- _LIST OF TASKS_:
(1) Please copy the Canada FSW thread starting at "3. I heard that" and ending at "Thanks in Advance!", replacing "case officer" with "visa officer".
(2) In the Canada FSW thread, which employers gave work references on company letterhead?

- _PASSAGE TO READ_:
---+---

# Please asnwer my queries on Canada FSW



## gauss1818 (Dec 24, 2013)

Dear Friends,

I found this forum as a treasure and folks are sharing most relevant info where immigration agents are also not fully aware of.. 

I just started Canada FSW for 2281 (Computer Network category) have some questions to be answered before i start..it would be really helpful if any of our friends can answer,

1. Regarding the work references from my previous employers, i could able to get reference on company letter head from only two employers (present & first employer), for remaining employers i could go for the declaration from managers/supervisors who worked with me in those companies. I have already collected Statutory declaration on the plain sheet with my role & responsibilities mentioned and notarized for Australian PR just a year ago. can i use the same for Canada FSW? if not do i need to collect the letters on the stamp paper? 

2. I been doing System/Network administration in all my previous companies that i worked so far with different designations. Is it mandatory that designations should be matched with role performed?

3. I heard that the case officer will ask me to show minimum funds. Do we need to bring the same amount of cash at first time of entry to Canada to prove?

4. what is the minimum time that will be given for our first entry once visa comes?

Please share your input as they will be really helpful to me to proceed further..

Thanks in Advance!


----------



## gyanjeet (Oct 18, 2013)

Our is the same case , could some one help us on this


----------

---+---

- _INPUT DATA_:
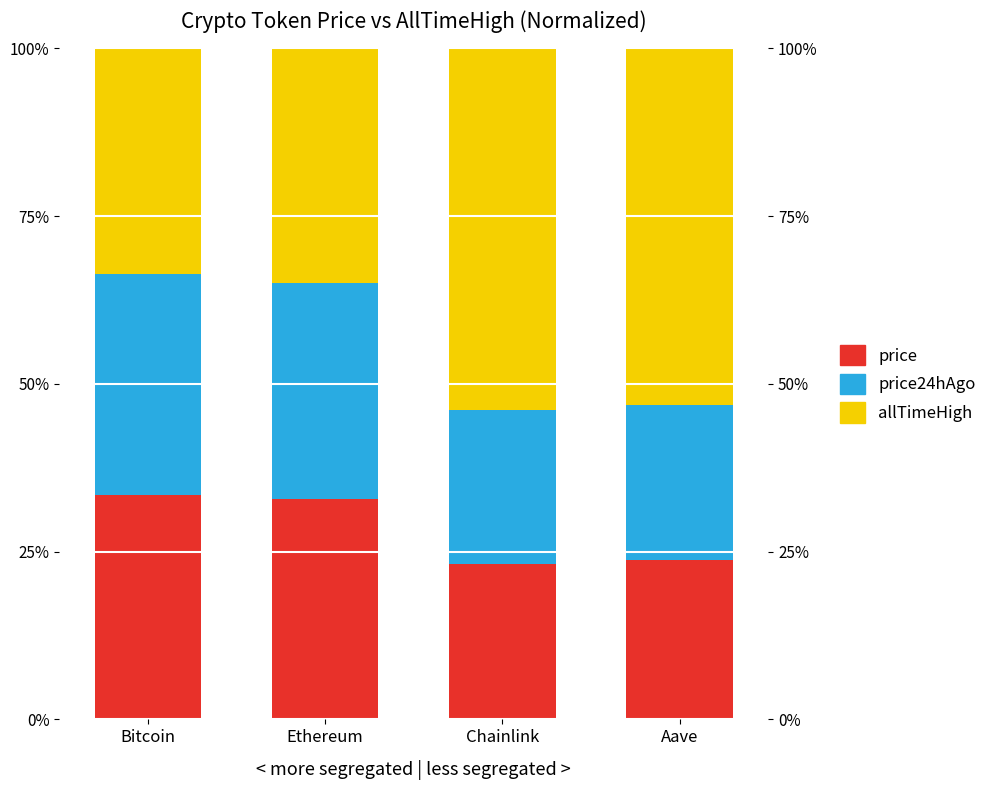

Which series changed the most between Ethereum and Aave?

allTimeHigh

---+---

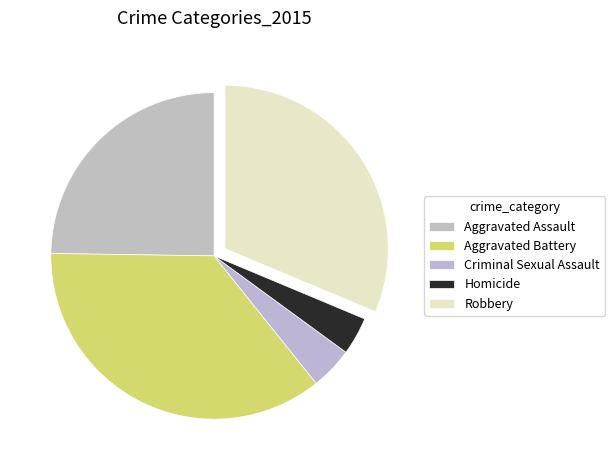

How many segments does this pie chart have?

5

---+---

- _ANSWERS TO THE PROBLEMS_:
(1)
3. I heard that the visa officer will ask me to show minimum funds. Do we need to bring the same amount of cash at first time of entry to Canada to prove?

4. what is the minimum time that will be given for our first entry once visa comes?

Please share your input as they will be really helpful to me to proceed further..

Thanks in Advance!

(2) The present employer and the first employer.